The method shall return the number of islands as an integer. Helpers
There is a dump(image) method provided which will log an image array to the console to help with debugging.
My Solution
let count = 0;
function countIslands(image) {
let visited = new Array(image.length);
for (let z = 0; z < visited.length; z++) {
visited[z] = new Array(image[0].length).fill(false);
}
let isInLoop = false;
count = 0;
for (let i = 0; i < image.length; i++) {
for (let j = 0; j < image[i].length; j++) {
isInLoop = false;
bfRecursion(image, visited, i, j, isInLoop, count)
}
}
return count;
}
function bfRecursion(grid, visited, x, y, isInLoop) {
if (x < 0 || y < 0) return;
if (x >= grid.length || y >= grid[0].length) return;
var val = grid[x][y];
if (val === 1) {
if (!visited[x][y]) {
visited[x][y] = true;
if (!isInLoop) {
count++;
}
isInLoop = true;
bfRecursion(grid, visited, x, y + 1, isInLoop);
bfRecursion(grid, visited, x, y - 1, isInLoop);
bfRecursion(grid, visited, x + 1, y, isInLoop);
bfRecursion(grid, visited, x - 1, y, isInLoop);
// Diagonal
bfRecursion(grid, visited, x - 1, y - 1, isInLoop);
bfRecursion(grid, visited, x + 1, y - 1, isInLoop);
bfRecursion(grid, visited, x - 1, y + 1, isInLoop);
bfRecursion(grid, visited, x + 1, y + 1, isInLoop);
}
}
}
Stats
Time Taken: 01:15:00
Thoughts
Clever solution on Codewars is quite interesting.

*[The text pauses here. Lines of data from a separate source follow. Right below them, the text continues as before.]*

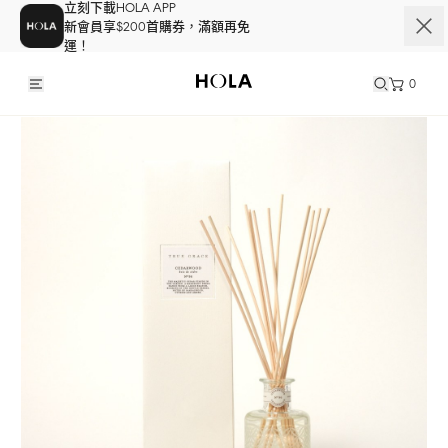
立刻下載HOLA APP
新會員享$200首購券，滿額再免
運！
0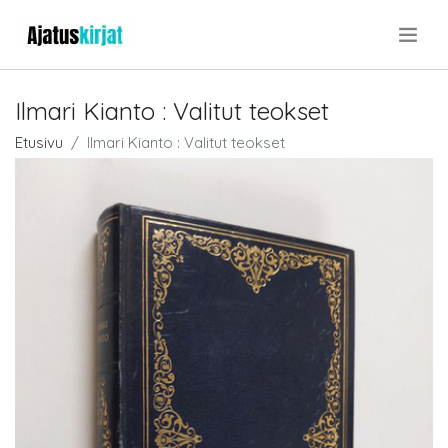
.
Ilmari Kianto : Valitut teokset
Etusivu
Ilmari Kianto : Valitut teokset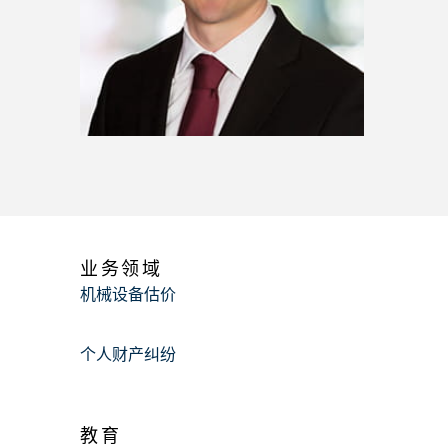
业务领域
机械设备估价
个人财产纠纷
教育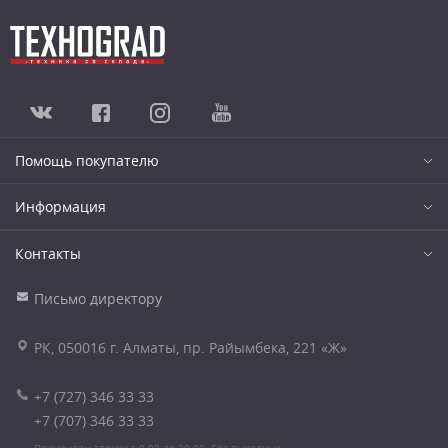
Помощь покупателю
Информация
Контакты
Письмо директору
РК, 050016 г. Алматы, пр. Райымбека, 221 «Ж»
+7 (727) 346 33 33
+7 (707) 346 33 33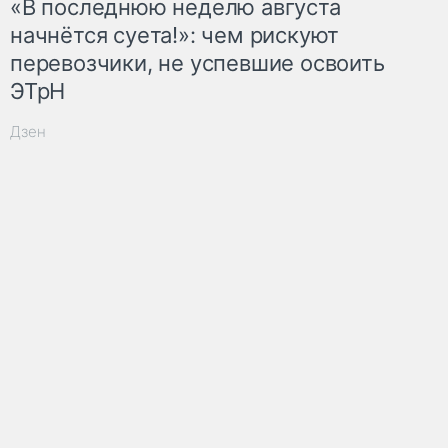
«В последнюю неделю августа
начнётся суета!»: чем рискуют
перевозчики, не успевшие освоить
ЭТрН
Дзен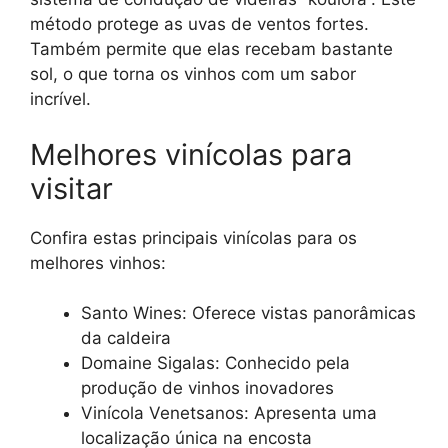
método protege as uvas de ventos fortes.
Também permite que elas recebam bastante
sol, o que torna os vinhos com um sabor
incrível.
Melhores vinícolas para
visitar
Confira estas principais vinícolas para os
melhores vinhos:
Santo Wines: Oferece vistas panorâmicas
da caldeira
Domaine Sigalas: Conhecido pela
produção de vinhos inovadores
Vinícola Venetsanos: Apresenta uma
localização única na encosta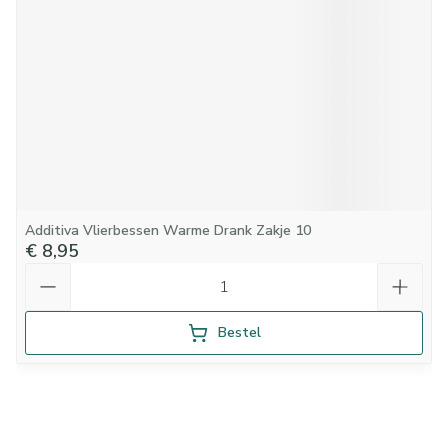
Additiva Vlierbessen Warme Drank Zakje 10
€ 8,95
Aantal
Bestel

function countIslands(matrix){
const getCount = (x, y) => {
matrix[x][y] = 0;
const directions = [
[x-1, y-1], [x-1, y], [x-1, y+1],
[x, y-1], [x, y+1], [x+1, y-1],
[x+1, y], [x+1, y+1]
].filter(([i, j]) => matrix[i] !== undefined && matrix[i][j] !== undefined);
for (const [i, j] of directions)
if (matrix[i][j] === 1)
getCount(i, j);
}
let count = 0;
for (let i = 0; i < matrix.length; i++)
for (let j = 0; j < matrix[i].length; j++)
if (matrix[i][j] === 1) {
getCount(i, j); count++
}
return count;
}
There are things I could improve my algorithm solving skill.
- I’ve used boolean array to check whether visited or not, just changing array value to 0 could work.
- Use dictionary when iterating it.
- Filter the x, y value which only valid in matrix’s range.
- Iterate the tree and get the value.